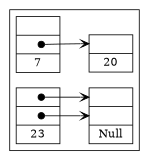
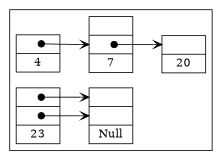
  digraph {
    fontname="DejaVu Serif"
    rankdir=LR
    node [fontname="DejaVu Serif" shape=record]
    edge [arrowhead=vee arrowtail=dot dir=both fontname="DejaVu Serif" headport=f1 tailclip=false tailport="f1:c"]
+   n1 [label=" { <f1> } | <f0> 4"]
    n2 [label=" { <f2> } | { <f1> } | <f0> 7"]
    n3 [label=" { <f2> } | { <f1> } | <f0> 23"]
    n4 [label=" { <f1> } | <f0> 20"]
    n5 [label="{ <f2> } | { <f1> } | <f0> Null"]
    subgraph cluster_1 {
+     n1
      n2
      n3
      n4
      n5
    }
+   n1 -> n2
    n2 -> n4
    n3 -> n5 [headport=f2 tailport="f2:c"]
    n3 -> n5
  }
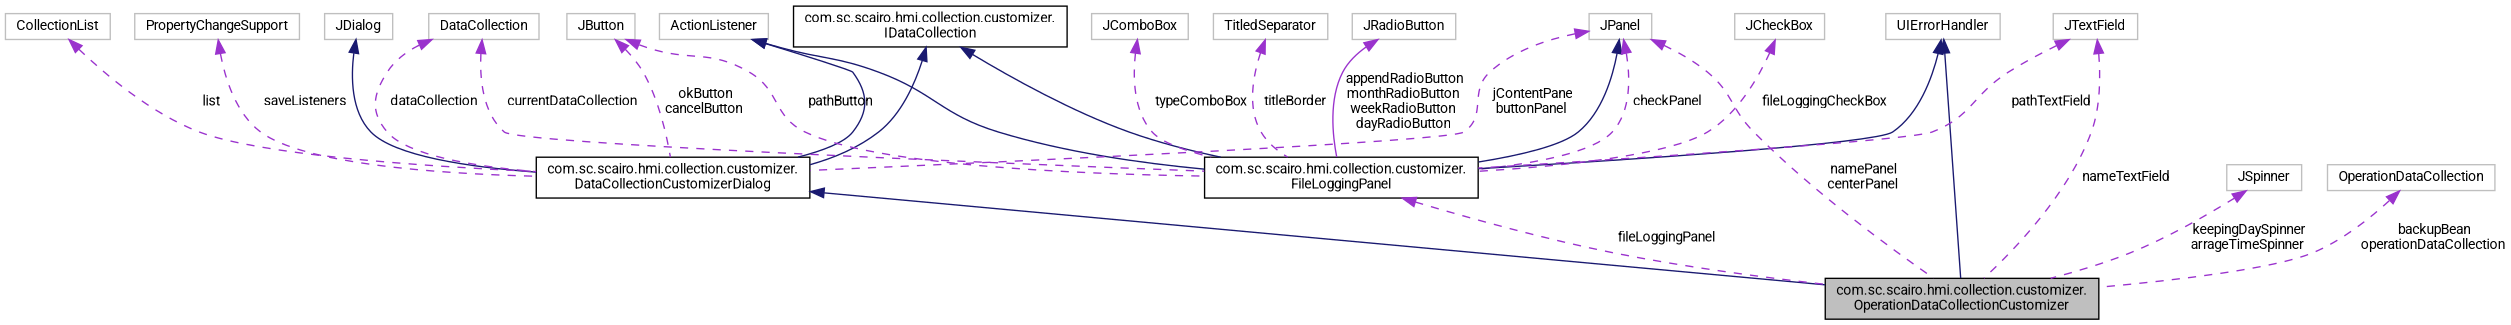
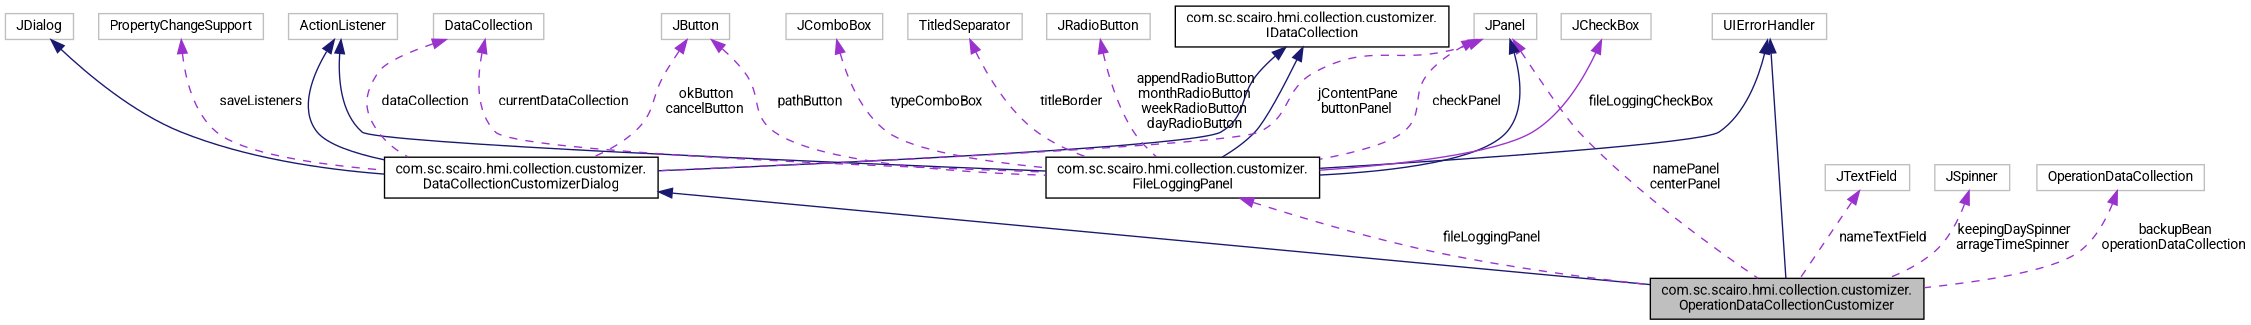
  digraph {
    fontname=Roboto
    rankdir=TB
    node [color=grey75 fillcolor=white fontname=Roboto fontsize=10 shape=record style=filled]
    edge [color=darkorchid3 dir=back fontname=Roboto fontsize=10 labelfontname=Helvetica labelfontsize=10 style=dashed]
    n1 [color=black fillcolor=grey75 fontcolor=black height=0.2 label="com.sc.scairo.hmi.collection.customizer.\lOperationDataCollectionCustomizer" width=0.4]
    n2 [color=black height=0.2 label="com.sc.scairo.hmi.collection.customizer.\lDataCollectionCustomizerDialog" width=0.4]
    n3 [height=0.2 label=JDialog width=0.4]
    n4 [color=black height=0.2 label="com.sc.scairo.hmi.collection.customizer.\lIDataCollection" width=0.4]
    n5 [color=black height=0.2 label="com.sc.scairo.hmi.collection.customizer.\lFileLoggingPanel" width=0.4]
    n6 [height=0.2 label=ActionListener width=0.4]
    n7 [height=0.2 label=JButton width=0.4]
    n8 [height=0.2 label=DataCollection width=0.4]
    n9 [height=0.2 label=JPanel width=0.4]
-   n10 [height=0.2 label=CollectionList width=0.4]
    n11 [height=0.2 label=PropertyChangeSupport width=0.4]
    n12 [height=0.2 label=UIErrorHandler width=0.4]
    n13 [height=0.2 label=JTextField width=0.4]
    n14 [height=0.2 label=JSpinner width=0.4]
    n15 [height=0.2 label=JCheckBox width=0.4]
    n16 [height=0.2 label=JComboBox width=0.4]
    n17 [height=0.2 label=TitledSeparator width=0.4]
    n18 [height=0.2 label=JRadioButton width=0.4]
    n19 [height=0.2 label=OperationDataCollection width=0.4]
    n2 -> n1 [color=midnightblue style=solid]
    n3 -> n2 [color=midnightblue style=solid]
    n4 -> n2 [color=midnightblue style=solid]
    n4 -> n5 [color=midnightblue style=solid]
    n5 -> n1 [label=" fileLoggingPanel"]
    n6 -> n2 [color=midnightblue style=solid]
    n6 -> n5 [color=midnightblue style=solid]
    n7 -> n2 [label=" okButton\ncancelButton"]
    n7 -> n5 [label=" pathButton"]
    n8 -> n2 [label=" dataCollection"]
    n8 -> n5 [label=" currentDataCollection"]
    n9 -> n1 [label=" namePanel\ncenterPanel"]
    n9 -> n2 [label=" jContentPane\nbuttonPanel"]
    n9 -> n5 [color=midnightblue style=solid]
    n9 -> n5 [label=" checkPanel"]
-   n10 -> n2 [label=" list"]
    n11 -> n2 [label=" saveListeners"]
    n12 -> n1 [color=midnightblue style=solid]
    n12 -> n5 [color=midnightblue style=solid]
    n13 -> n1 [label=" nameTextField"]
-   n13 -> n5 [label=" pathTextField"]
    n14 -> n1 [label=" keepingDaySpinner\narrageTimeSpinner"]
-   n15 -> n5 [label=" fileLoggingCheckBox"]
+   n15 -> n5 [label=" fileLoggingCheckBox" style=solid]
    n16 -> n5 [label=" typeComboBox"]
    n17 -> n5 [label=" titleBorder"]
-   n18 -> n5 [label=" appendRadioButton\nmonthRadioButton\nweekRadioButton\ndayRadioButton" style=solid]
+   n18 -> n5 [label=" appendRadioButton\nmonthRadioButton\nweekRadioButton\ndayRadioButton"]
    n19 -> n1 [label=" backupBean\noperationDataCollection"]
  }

- **Task**
Pick out every line of the entries above that contains the string "midnightblue", and copy each one. Case counts.

- **Full output**
    n2 -> n1 [color=midnightblue style=solid]
    n3 -> n2 [color=midnightblue style=solid]
    n4 -> n2 [color=midnightblue style=solid]
    n4 -> n5 [color=midnightblue style=solid]
    n6 -> n2 [color=midnightblue style=solid]
    n6 -> n5 [color=midnightblue style=solid]
    n9 -> n5 [color=midnightblue style=solid]
    n12 -> n1 [color=midnightblue style=solid]
    n12 -> n5 [color=midnightblue style=solid]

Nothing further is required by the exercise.